■ **Page text**
Beth DeWilde, Paragon principal and chief recruiting officer, said the survey shows that 35 percent of participants are looking to hire IT employees in the next six months.
Though the majority of companies are staying the same, DeWilde said only 4 percent are planning to decrease their work force.
Of the companies that outsource their technology instead of hiring, the majority are working with local firms, leading to additional employees at such firms as C/D/H, a professional technology consulting group, and CQL Corp., a software and data base development company.
Smaller companies — those with 100 or fewer employees — are planning to do the most hiring, DeWilde said. Fifty-six percent of companies with 51 to 100 employees plan to hire in the next six months; the figure is 48 percent for companies with one to 50 employees.
This contrasts with only 25 percent to 36 percent of companies with more than 100 employees reporting they plan to hire new workers soon.
The survey shows that IT application is the most common area for new hires, followed by systems and support. Mid-level jobs are more available than junior or senior positions.
DeWilde has been compiling a technology employment forecast since the second half of 2003, using a brief questionnaire.
Questions relate to whether companies are going to increase, decrease or keep IT staff the same; whether they are hiring for systems, support or applications; and, if they are outsourcing, whether it is local, national or offshore. Of the 500 surveys sent out to companies, government entities and schools, DeWilde said she receives about 100 back.
The survey is conducted within a 65-mile radius of Grand Rapids, including Lansing and Kalamazoo.
Paul Hillman, president of C/D/H, said his company has hired five new employees in 2005, bringing the firm up to 22, and is planning to hire five more this year.
“We’re a high-end technology consulting group, so most of our people have substantial years experience in the industry,” he said.
Hillman said hiring is strong in information technology.
“We had this big run up to Y2K; they either spent or over-spent their budgets,” he said. “Now companies just have to refresh. The technology has changed quite a bit in the past four or five years.”
Last year was the best year in C/D/H’s 15-year history; it expanded, with a new office in Detroit, Hillman said.

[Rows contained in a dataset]
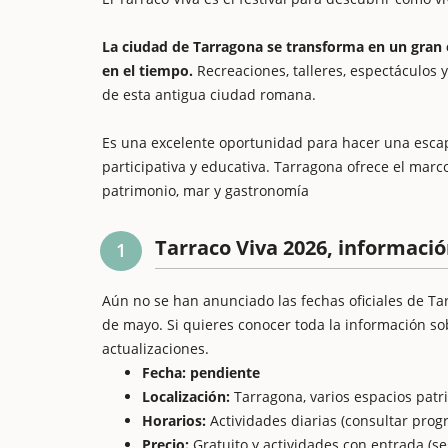
La ciudad de Tarragona se transforma en un gran 
en el tiempo.
Recreaciones, talleres, espectáculos 
de esta antigua ciudad romana.
Es una excelente oportunidad para hacer una escap
participativa y educativa. Tarragona ofrece el mar
patrimonio, mar y gastronomía
Tarraco Viva 2026, informació
1
Aún no se han anunciado las fechas oficiales de Ta
de mayo. Si quieres conocer toda la información sobr
actualizaciones.
Fecha: pendiente
Localización:
Tarragona, varios espacios patr
Horarios:
Actividades diarias (consultar prog
Precio:
Gratuito y actividades con entrada (s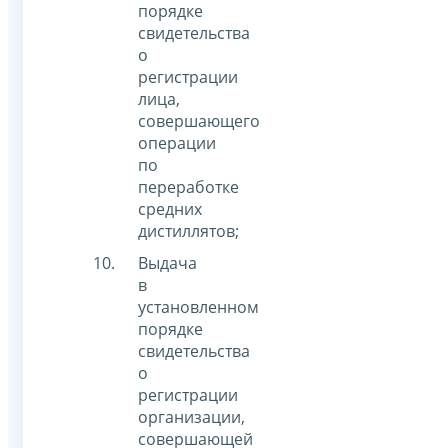
порядке
свидетельства
о
регистрации
лица,
совершающего
операции
по
переработке
средних
дистиллятов;
Выдача
в
установленном
порядке
свидетельства
о
регистрации
организации,
совершающей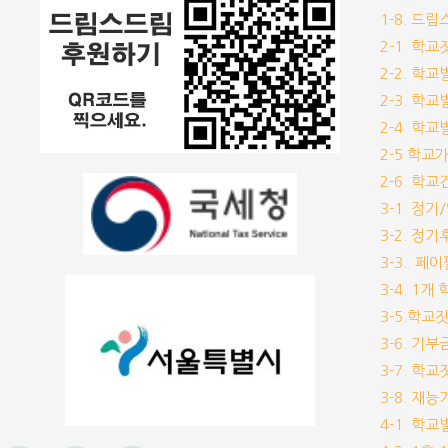
1-8. 드
2-1. 학
2-2. 학
2-3. 학
2-4. 학
2-5 학교
2-6. 학
3-1. 정
3-2. 정
3-3.. 페
3-4. 1
3-5.학교
3-6. 
3-7. 학
3-8. 재
4-1. 학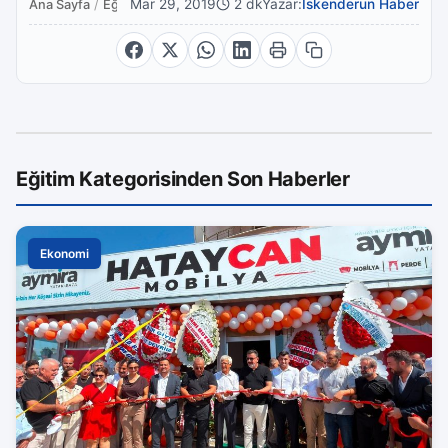
Mar 29, 2019
2 dk
Yazar:
İskenderun Haber
Ana Sayfa
/
Eğitim
Eğitim Kategorisinden Son Haberler
Ekonomi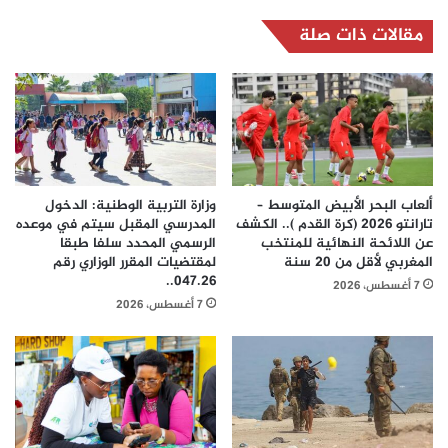
مقالات ذات صلة
ألعاب البحر الأبيض المتوسط –
وزارة التربية الوطنية: الدخول
تارانتو 2026 (كرة القدم ).. الكشف
المدرسي المقبل سیتم في موعده
عن اللائحة النهائية للمنتخب
الرسمي المحدد سلفا طبقا
المغربي لأقل من 20 سنة
لمقتضیات المقرر الوزاري رقم
047.26..
7 أغسطس، 2026
7 أغسطس، 2026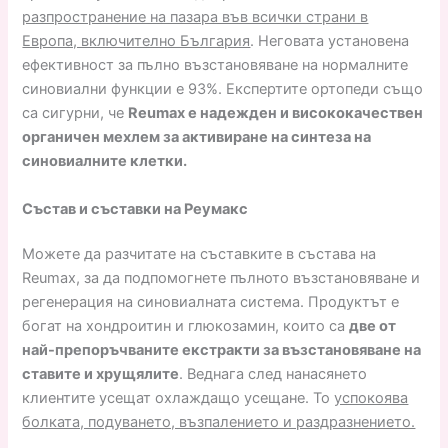
разпространение на пазара във всички страни в
Европа, включително България
. Неговата установена
ефективност за пълно възстановяване на нормалните
синовиални функции е 93%. Експертите ортопеди също
са сигурни, че
Reumax е надежден и висококачествен
органичен мехлем за активиране на синтеза на
синовиалните клетки.
Състав и съставки на Реумакс
Можете да разчитате на съставките в състава на
Reumax, за да подпомогнете пълното възстановяване и
регенерация на синовиалната система. Продуктът е
богат на хондроитин и глюкозамин, които са
две от
най-препоръчваните екстракти за възстановяване на
ставите и хрущялите
. Веднага след нанасянето
клиентите усещат охлаждащо усещане. То
успокоява
болката, подуването, възпалението и раздразнението.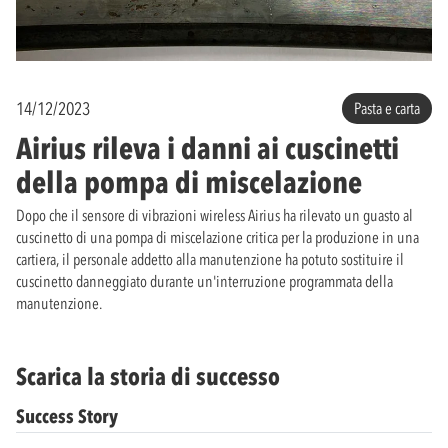
14/12/2023
Pasta e carta
Airius rileva i danni ai cuscinetti
della pompa di miscelazione
Dopo che il sensore di vibrazioni wireless Airius ha rilevato un guasto al
cuscinetto di una pompa di miscelazione critica per la produzione in una
cartiera, il personale addetto alla manutenzione ha potuto sostituire il
cuscinetto danneggiato durante un'interruzione programmata della
manutenzione.
Scarica la storia di successo
Success Story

■ **Tasks**
**A.** According to the article on IT hiring near Grand Rapids, what percentage of companies plan to decrease their work force?
**B.** Pick up the article on IT hiring near Grand Rapids after its last sentence and continue it.

■ **Written answers**
**A.** 4 percent

**B.**
“Right now, we have plans in ’06 to surpass that,” he said.
Mark Lardieri, president of CQL Corp., said his company has been hiring since June of 2005, with four new employees and 10 new contractors.
“It’s just that the market’s a good market right now for IT people looking for jobs,” he said. “I’d say we’re looking to hire permanently another six to eight hires.”
Lardieri said his company will be hiring software developers and architects.
“The overall IT market has been on an upswing since March of 2003,” he said. “Companies have been cutting size and trying to get more efficient. Technology helps increase their efficiency.”
DeWilde said she works to match employers with IT professionals throughout the field, from IT systems analysts to chief information officers and electronic engineers.
Through initiating relationships with companies in the area, DeWilde determines which companies will be hiring and for what position. She works with the companies to find suitable applicants, and also seeks out companies for job applicants. DeWilde evaluates the needs of both parties and does reference checks for the companies so they know the applicant fits.
DeWilde said applicants should not discount the smaller firms.
“There are companies that do so many interesting things that deal with technology that people don’t even know about,” she said. “There is definitely a lot of opportunity in this area,” she said.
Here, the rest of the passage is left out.